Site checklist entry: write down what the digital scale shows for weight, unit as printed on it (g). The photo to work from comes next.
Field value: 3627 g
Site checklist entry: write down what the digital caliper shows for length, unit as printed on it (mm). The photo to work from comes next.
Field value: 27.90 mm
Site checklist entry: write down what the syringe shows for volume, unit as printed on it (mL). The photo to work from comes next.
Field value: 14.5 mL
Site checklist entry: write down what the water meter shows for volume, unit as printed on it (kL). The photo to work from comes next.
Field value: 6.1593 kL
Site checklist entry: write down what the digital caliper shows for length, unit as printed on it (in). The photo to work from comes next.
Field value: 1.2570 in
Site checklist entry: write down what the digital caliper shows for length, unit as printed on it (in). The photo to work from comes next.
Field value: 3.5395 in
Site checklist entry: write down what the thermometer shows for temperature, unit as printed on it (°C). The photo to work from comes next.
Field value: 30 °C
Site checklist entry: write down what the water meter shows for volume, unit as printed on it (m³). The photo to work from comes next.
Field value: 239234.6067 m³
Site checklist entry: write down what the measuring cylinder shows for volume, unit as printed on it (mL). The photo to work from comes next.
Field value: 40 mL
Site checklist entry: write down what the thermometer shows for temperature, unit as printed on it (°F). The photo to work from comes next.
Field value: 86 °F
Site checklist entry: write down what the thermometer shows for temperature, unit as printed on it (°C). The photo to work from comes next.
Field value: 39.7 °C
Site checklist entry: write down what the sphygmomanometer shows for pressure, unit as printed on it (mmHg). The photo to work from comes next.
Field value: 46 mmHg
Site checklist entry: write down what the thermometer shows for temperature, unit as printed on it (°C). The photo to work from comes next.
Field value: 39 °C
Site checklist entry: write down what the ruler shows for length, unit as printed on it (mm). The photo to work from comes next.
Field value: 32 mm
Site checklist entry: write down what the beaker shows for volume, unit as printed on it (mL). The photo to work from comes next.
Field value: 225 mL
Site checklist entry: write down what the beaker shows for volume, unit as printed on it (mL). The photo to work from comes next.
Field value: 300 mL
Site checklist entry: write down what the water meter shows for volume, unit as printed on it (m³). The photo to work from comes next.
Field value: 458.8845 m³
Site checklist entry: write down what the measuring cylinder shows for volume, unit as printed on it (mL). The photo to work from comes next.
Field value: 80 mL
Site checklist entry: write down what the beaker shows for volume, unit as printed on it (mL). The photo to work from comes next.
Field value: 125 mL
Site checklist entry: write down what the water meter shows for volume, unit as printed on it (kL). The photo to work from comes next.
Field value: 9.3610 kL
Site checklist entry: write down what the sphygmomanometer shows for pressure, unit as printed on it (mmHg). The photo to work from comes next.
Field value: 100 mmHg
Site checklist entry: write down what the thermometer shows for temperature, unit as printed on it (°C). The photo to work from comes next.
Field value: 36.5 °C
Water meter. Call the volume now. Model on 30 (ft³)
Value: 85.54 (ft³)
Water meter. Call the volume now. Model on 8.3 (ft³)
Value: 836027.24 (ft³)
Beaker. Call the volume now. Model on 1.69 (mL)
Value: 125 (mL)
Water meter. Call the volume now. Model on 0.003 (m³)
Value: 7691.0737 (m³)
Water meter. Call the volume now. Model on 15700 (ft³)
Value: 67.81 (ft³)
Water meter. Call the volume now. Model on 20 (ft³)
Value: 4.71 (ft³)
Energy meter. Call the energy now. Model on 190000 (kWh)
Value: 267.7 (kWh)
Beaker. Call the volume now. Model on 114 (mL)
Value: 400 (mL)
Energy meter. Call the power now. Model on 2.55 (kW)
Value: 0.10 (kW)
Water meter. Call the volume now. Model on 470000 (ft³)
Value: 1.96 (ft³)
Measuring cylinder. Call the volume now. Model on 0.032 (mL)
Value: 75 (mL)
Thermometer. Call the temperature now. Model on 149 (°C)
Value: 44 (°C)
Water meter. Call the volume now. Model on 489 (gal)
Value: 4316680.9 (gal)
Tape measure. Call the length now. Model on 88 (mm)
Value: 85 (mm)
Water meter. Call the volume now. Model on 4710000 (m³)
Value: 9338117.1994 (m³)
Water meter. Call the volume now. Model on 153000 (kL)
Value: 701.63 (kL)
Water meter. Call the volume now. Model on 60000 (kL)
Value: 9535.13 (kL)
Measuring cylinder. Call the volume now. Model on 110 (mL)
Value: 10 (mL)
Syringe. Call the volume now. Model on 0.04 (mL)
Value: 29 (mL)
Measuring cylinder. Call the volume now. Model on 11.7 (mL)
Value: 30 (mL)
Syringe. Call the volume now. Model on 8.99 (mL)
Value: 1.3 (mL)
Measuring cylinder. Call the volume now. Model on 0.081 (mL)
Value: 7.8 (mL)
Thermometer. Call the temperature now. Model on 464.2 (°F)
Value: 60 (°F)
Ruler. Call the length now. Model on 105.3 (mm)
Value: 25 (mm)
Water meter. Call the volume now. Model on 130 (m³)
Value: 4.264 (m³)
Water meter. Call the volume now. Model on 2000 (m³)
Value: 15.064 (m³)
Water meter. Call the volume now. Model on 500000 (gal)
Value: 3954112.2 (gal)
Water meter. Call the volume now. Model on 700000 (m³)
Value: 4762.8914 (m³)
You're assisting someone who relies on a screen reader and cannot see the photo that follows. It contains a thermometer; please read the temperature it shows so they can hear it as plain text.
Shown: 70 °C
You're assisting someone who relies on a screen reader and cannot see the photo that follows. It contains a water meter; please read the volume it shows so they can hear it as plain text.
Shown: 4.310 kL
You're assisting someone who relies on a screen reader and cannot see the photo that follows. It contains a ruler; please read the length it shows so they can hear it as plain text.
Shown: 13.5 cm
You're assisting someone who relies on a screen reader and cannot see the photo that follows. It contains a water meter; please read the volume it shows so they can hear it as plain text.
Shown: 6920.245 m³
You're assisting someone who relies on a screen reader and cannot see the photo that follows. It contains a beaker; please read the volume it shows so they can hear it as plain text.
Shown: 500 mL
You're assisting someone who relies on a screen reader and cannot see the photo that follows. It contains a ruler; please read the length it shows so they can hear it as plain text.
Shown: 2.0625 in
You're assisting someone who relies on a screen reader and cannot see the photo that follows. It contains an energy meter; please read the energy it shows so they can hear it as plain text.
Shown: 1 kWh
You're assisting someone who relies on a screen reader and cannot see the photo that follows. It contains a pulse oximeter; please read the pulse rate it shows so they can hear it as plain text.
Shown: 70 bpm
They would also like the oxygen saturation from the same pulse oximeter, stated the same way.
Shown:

» Problem to solve: Reproduce all of the lines above word for word, from the first to the last.

» Response box:
Site checklist entry: write down what the digital scale shows for weight, unit as printed on it (g). The photo to work from comes next.
Field value: 3627 g
Site checklist entry: write down what the digital caliper shows for length, unit as printed on it (mm). The photo to work from comes next.
Field value: 27.90 mm
Site checklist entry: write down what the syringe shows for volume, unit as printed on it (mL). The photo to work from comes next.
Field value: 14.5 mL
Site checklist entry: write down what the water meter shows for volume, unit as printed on it (kL). The photo to work from comes next.
Field value: 6.1593 kL
Site checklist entry: write down what the digital caliper shows for length, unit as printed on it (in). The photo to work from comes next.
Field value: 1.2570 in
Site checklist entry: write down what the digital caliper shows for length, unit as printed on it (in). The photo to work from comes next.
Field value: 3.5395 in
Site checklist entry: write down what the thermometer shows for temperature, unit as printed on it (°C). The photo to work from comes next.
Field value: 30 °C
Site checklist entry: write down what the water meter shows for volume, unit as printed on it (m³). The photo to work from comes next.
Field value: 239234.6067 m³
Site checklist entry: write down what the measuring cylinder shows for volume, unit as printed on it (mL). The photo to work from comes next.
Field value: 40 mL
Site checklist entry: write down what the thermometer shows for temperature, unit as printed on it (°F). The photo to work from comes next.
Field value: 86 °F
Site checklist entry: write down what the thermometer shows for temperature, unit as printed on it (°C). The photo to work from comes next.
Field value: 39.7 °C
Site checklist entry: write down what the sphygmomanometer shows for pressure, unit as printed on it (mmHg). The photo to work from comes next.
Field value: 46 mmHg
Site checklist entry: write down what the thermometer shows for temperature, unit as printed on it (°C). The photo to work from comes next.
Field value: 39 °C
Site checklist entry: write down what the ruler shows for length, unit as printed on it (mm). The photo to work from comes next.
Field value: 32 mm
Site checklist entry: write down what the beaker shows for volume, unit as printed on it (mL). The photo to work from comes next.
Field value: 225 mL
Site checklist entry: write down what the beaker shows for volume, unit as printed on it (mL). The photo to work from comes next.
Field value: 300 mL
Site checklist entry: write down what the water meter shows for volume, unit as printed on it (m³). The photo to work from comes next.
Field value: 458.8845 m³
Site checklist entry: write down what the measuring cylinder shows for volume, unit as printed on it (mL). The photo to work from comes next.
Field value: 80 mL
Site checklist entry: write down what the beaker shows for volume, unit as printed on it (mL). The photo to work from comes next.
Field value: 125 mL
Site checklist entry: write down what the water meter shows for volume, unit as printed on it (kL). The photo to work from comes next.
Field value: 9.3610 kL
Site checklist entry: write down what the sphygmomanometer shows for pressure, unit as printed on it (mmHg). The photo to work from comes next.
Field value: 100 mmHg
Site checklist entry: write down what the thermometer shows for temperature, unit as printed on it (°C). The photo to work from comes next.
Field value: 36.5 °C
Water meter. Call the volume now. Model on 30 (ft³)
Value: 85.54 (ft³)
Water meter. Call the volume now. Model on 8.3 (ft³)
Value: 836027.24 (ft³)
Beaker. Call the volume now. Model on 1.69 (mL)
Value: 125 (mL)
Water meter. Call the volume now. Model on 0.003 (m³)
Value: 7691.0737 (m³)
Water meter. Call the volume now. Model on 15700 (ft³)
Value: 67.81 (ft³)
Water meter. Call the volume now. Model on 20 (ft³)
Value: 4.71 (ft³)
Energy meter. Call the energy now. Model on 190000 (kWh)
Value: 267.7 (kWh)
Beaker. Call the volume now. Model on 114 (mL)
Value: 400 (mL)
Energy meter. Call the power now. Model on 2.55 (kW)
Value: 0.10 (kW)
Water meter. Call the volume now. Model on 470000 (ft³)
Value: 1.96 (ft³)
Measuring cylinder. Call the volume now. Model on 0.032 (mL)
Value: 75 (mL)
Thermometer. Call the temperature now. Model on 149 (°C)
Value: 44 (°C)
Water meter. Call the volume now. Model on 489 (gal)
Value: 4316680.9 (gal)
Tape measure. Call the length now. Model on 88 (mm)
Value: 85 (mm)
Water meter. Call the volume now. Model on 4710000 (m³)
Value: 9338117.1994 (m³)
Water meter. Call the volume now. Model on 153000 (kL)
Value: 701.63 (kL)
Water meter. Call the volume now. Model on 60000 (kL)
Value: 9535.13 (kL)
Measuring cylinder. Call the volume now. Model on 110 (mL)
Value: 10 (mL)
Syringe. Call the volume now. Model on 0.04 (mL)
Value: 29 (mL)
Measuring cylinder. Call the volume now. Model on 11.7 (mL)
Value: 30 (mL)
Syringe. Call the volume now. Model on 8.99 (mL)
Value: 1.3 (mL)
Measuring cylinder. Call the volume now. Model on 0.081 (mL)
Value: 7.8 (mL)
Thermometer. Call the temperature now. Model on 464.2 (°F)
Value: 60 (°F)
Ruler. Call the length now. Model on 105.3 (mm)
Value: 25 (mm)
Water meter. Call the volume now. Model on 130 (m³)
Value: 4.264 (m³)
Water meter. Call the volume now. Model on 2000 (m³)
Value: 15.064 (m³)
Water meter. Call the volume now. Model on 500000 (gal)
Value: 3954112.2 (gal)
Water meter. Call the volume now. Model on 700000 (m³)
Value: 4762.8914 (m³)
You're assisting someone who relies on a screen reader and cannot see the photo that follows. It contains a thermometer; please read the temperature it shows so they can hear it as plain text.
Shown: 70 °C
You're assisting someone who relies on a screen reader and cannot see the photo that follows. It contains a water meter; please read the volume it shows so they can hear it as plain text.
Shown: 4.310 kL
You're assisting someone who relies on a screen reader and cannot see the photo that follows. It contains a ruler; please read the length it shows so they can hear it as plain text.
Shown: 13.5 cm
You're assisting someone who relies on a screen reader and cannot see the photo that follows. It contains a water meter; please read the volume it shows so they can hear it as plain text.
Shown: 6920.245 m³
You're assisting someone who relies on a screen reader and cannot see the photo that follows. It contains a beaker; please read the volume it shows so they can hear it as plain text.
Shown: 500 mL
You're assisting someone who relies on a screen reader and cannot see the photo that follows. It contains a ruler; please read the length it shows so they can hear it as plain text.
Shown: 2.0625 in
You're assisting someone who relies on a screen reader and cannot see the photo that follows. It contains an energy meter; please read the energy it shows so they can hear it as plain text.
Shown: 1 kWh
You're assisting someone who relies on a screen reader and cannot see the photo that follows. It contains a pulse oximeter; please read the pulse rate it shows so they can hear it as plain text.
Shown: 70 bpm
They would also like the oxygen saturation from the same pulse oximeter, stated the same way.
Shown:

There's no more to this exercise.